スカートの裾がほつれた「あぁ もうだめだ」とぼやいた

GO!GO!7188のドタン場でキャンセルという曲の歌詞。
好きな歌詞はたくさん浮かぶけれど、この歌詞はその中でも特別に好きでよく口ずさんでしまう。

どうして私はこの歌詞が好きなんだろう。
曲全体が暗い印象で決して前向きになれるような曲ではなく、特に思い入れが強い曲でもないのに。
それでもなんだか好きになってしまうのは、どことなく自分のことを歌っているような気がするからかもしれない。

この「ドタン場でキャンセル」という曲は全体を通して特に感情的な表現はなく、ぼんやりとした情景が歌われている。
具体的な感情表現がなされず淡々とした表現だからこそ共感しやすく、きっと自分に置き換えた解釈で深く記憶に残ってしまう。

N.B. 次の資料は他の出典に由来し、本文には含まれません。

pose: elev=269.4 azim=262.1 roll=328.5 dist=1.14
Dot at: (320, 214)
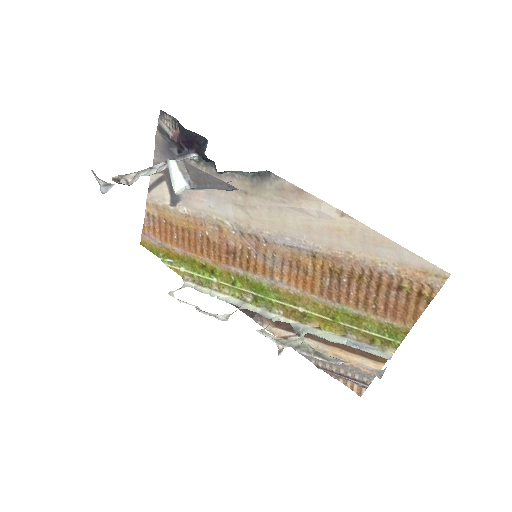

スカートの裾がほつれたから「あぁ もうだめだ」と落ち込んでいるんじゃない。
スカートの裾がほつれたくらいで「あぁ もうだめだ」と崩れ落ちてしまうくらいに弱ってしまっていたんだ。
この曲の中で歌われる「あたし」は部屋に迷い込んだ揚羽蝶を見ている。
自分を重ねるように揚羽蝶を見ている「あたし」に私は私を重ねて聴いている。

どうしようもないくらい全てに、悲しくてイラつく自分を歌ってくれているようで、勝手に共感できるから私はこの歌詞が好きなんだろう。

この"スカートの裾がほつれた「あぁ もうだめだ」とぼやいた"という1フレーズだけで、現実に疲弊して弱った心をここまで表現してしまうなんて歌詞を書いたアッコは天才だと思った。
あくまでも解釈は私なりのものでしかないけれど。

ピンポイントで感情を歌う曲とはまた違った、程良い距離感で寄り添ってくれるような「ドタン場でキャンセル」はこれからも聴き続ける1曲だろう。